Initial results were expected Thursday in Liberia’s landmark presidential poll, the country’s first democratic transfer of power in decades, pitting former footballer George Weah against Vice President Joseph Boakai. Whoever wins will succeed Africa’s first elected female head of state, Ellen Johnson Sirleaf, who took over at the helm of the small west African nation in 2006. Sirleaf’s predecessor Charles Taylor fled the country in 2003, hoping to avoid prosecution for funding rebel groups in neighbouring Sierra Leone, while two presidents who served prior to Taylor were assassinated. The tumultuous events of the past seven decades in Liberia, where an estimated 250,000 people died during back-to-back civil wars between 1989-2003, means a democratic handover has not taken place since 1944.
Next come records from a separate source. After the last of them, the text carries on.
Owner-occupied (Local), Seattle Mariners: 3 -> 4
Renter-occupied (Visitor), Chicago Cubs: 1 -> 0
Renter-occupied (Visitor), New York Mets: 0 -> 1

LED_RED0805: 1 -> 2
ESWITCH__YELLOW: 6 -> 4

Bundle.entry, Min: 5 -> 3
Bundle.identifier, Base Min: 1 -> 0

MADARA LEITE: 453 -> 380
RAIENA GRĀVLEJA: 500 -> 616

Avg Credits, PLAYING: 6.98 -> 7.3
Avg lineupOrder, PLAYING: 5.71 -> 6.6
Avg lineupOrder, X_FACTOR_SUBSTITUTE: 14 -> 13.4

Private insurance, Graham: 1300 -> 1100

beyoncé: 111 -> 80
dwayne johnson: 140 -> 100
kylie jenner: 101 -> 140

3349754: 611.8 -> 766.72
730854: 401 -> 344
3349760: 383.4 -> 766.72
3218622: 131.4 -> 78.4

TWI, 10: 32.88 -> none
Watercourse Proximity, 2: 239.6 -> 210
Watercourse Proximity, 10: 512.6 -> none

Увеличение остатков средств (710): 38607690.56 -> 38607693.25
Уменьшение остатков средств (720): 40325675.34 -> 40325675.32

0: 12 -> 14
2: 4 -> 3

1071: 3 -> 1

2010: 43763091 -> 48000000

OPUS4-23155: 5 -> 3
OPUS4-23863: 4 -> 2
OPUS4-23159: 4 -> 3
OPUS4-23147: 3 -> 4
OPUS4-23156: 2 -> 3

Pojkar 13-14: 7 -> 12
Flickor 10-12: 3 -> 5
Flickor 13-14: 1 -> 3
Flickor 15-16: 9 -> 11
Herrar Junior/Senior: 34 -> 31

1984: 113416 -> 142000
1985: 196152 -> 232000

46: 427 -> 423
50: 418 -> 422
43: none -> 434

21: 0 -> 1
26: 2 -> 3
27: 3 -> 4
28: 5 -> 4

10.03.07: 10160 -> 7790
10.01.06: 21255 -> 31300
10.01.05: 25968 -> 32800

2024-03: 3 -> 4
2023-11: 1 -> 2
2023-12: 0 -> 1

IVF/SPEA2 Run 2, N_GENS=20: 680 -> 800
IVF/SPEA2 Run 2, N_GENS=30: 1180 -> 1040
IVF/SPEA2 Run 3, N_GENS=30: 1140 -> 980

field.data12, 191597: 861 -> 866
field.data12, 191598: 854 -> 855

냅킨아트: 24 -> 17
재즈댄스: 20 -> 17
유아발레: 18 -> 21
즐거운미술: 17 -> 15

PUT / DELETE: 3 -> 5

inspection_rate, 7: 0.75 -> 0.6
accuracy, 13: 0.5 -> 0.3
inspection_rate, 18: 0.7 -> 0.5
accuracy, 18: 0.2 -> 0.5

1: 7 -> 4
“No matter the results, we will accept it without causing problems. We don’t need trouble here anymore,” said Samuel Nuahn, 46, who voted for establishment candidate Boakai in Tuesday’s run-off.
Initial provisional results of the ballot were due later in the day, the National Electoral Commission (NEC) said on Facebook, without providing further details on timing.
Local media said Weah, who topped the first round of voting in October with 38.4 percent of ballots but failed to win the 50 percent necessary to avoid a run-off, was ahead.